Сначала Горького отправили в Америку для пропаганды идей русской революции и, само собой, для сбора средств на залечивание ран. Горький обрадовался предстоящему литературному турне: они поехали туда вместе с Андреевой и приданным им для сопровождения большевиком Николаем Бурениным, их давним знакомцем и частым гостем. Поездка сопровождалась оглушительным скандалом – это о нем Горький рассказывал Ленину в 1907 году при встрече в Лондоне, вызвав его оглушительный, захлебывающийся хохот. «Это хорошо, что вы умеете иронически относиться к неудачам», – сказал Ленин, и правду сказать – ситуация в самом деле была трагифарсовая. Сначала Горького встретили в Америке триумфально, восторгались его героизмом и талантом, Андреева выступала переводчицей на пресс-конференциях, и все шло отлично. Он встретился с Марком Твеном, на которого был во многом похож – особенно в ранних самарских фельетонах; они с Твеном друг другу чрезвычайно понравились.

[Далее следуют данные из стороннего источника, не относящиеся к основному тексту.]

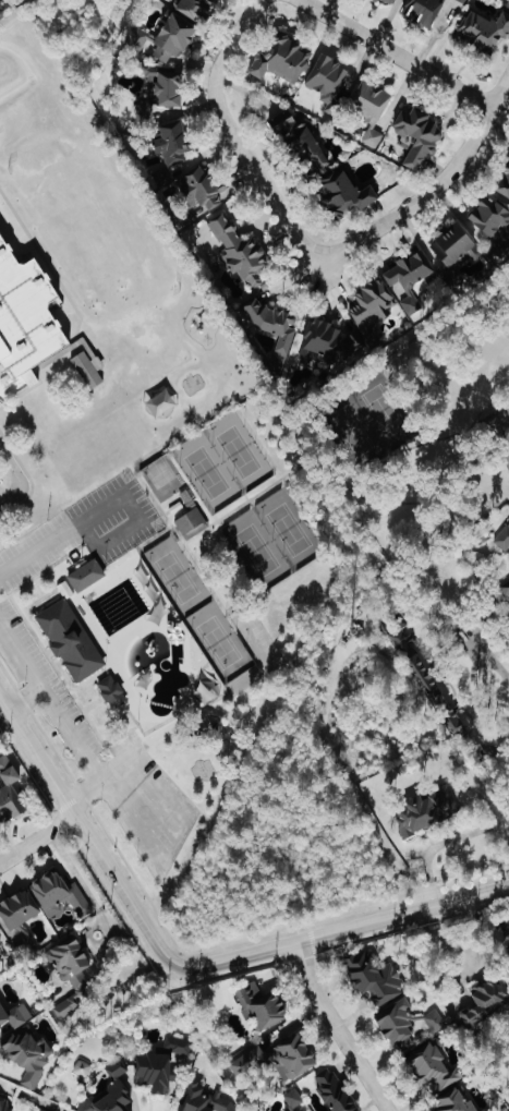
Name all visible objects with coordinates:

Но потом весть о том, что Горький с Андреевой не обвенчаны, просочилась в прессу, и началась первостатейная травля двух развратников, путешествующих по Америке во грехе и блуде. По предположению Буренина, информацию слил кто-то из эсеров, недовольных, что Горький собирает средства для большевиков; это мог быть Николай Чайковский. По другой версии, Чайковский просто знал о предстоящем «сливе», но Горького не предупредил. В результате хозяйка нью-йоркского отеля, где Горький с гражданской женой остановились, выставила их вон в три часа ночи: пока они были на очередном митинге, где Горький выступал перед рабочими, их вещи были собраны, кое-как разложены по чемоданам, а чемоданы – раскрытые, с торчащими концертными платьями Андреевой – выставлены в холл. Входить в этот холл им запретили, дабы не осквернять грехом дом добродетели: тащить чемоданы пришлось Буренину. Пять дней Горький перекантовался в писательском общежитии в центре Нью-Йорка, а потом Андреева получила прочувствованное письмо от богатой землевладелицы Престонии Мартин, которая – о, истинная американка! – не в силах была видеть, как огромная страна травит слабую молодую женщину.
Благородная Мартин предложила Горькому с супругой – или, точней, супруге с Горьким – пожить у нее в поместье, в двадцати пяти милях от ближайшего жилья, в усадьбе «Летний ручей». Там и была написана «Мать» – самая навязываемая при советской власти и самая забытая сегодня книга Горького.
Горький и Андреева научили супругов Мартин русским выражениям – «черт побери», «спасибо» и «до свиданья». Они прозвали хозяев «Престония Ивановна» и «Иван Иванович» – хозяева переняли эти обращения. По вечерам все сходились к камину, Буренин играл Грига – Горький полюбил там Грига на всю жизнь. Иногда в гости заходили бывшие миссионеры, недавно вернувшиеся из Японии, – мистер и миссис Нойз. Они были в чем-то сродни Горькому – миссионеру, проповедовавшему в Америке идеи русской революции, – и прониклись к нему безоговорочным доверием. Миссис Нойз умела всякие штуки – ловко изображала эквилибристку на проволоке. Мистер Нойз тоже много чего умел – изображал человека-скелета под ритмичную дребезжащую музыку. Горький одобрительно приговаривал: «Ритм – душа музыки». Вообще-то пословица утверждает, что душа музыки – мелодия, и эта горьковская поправка весьма символична: в его собственных текстах ритм важней мелодии, композиция оригинальнее словесной ткани.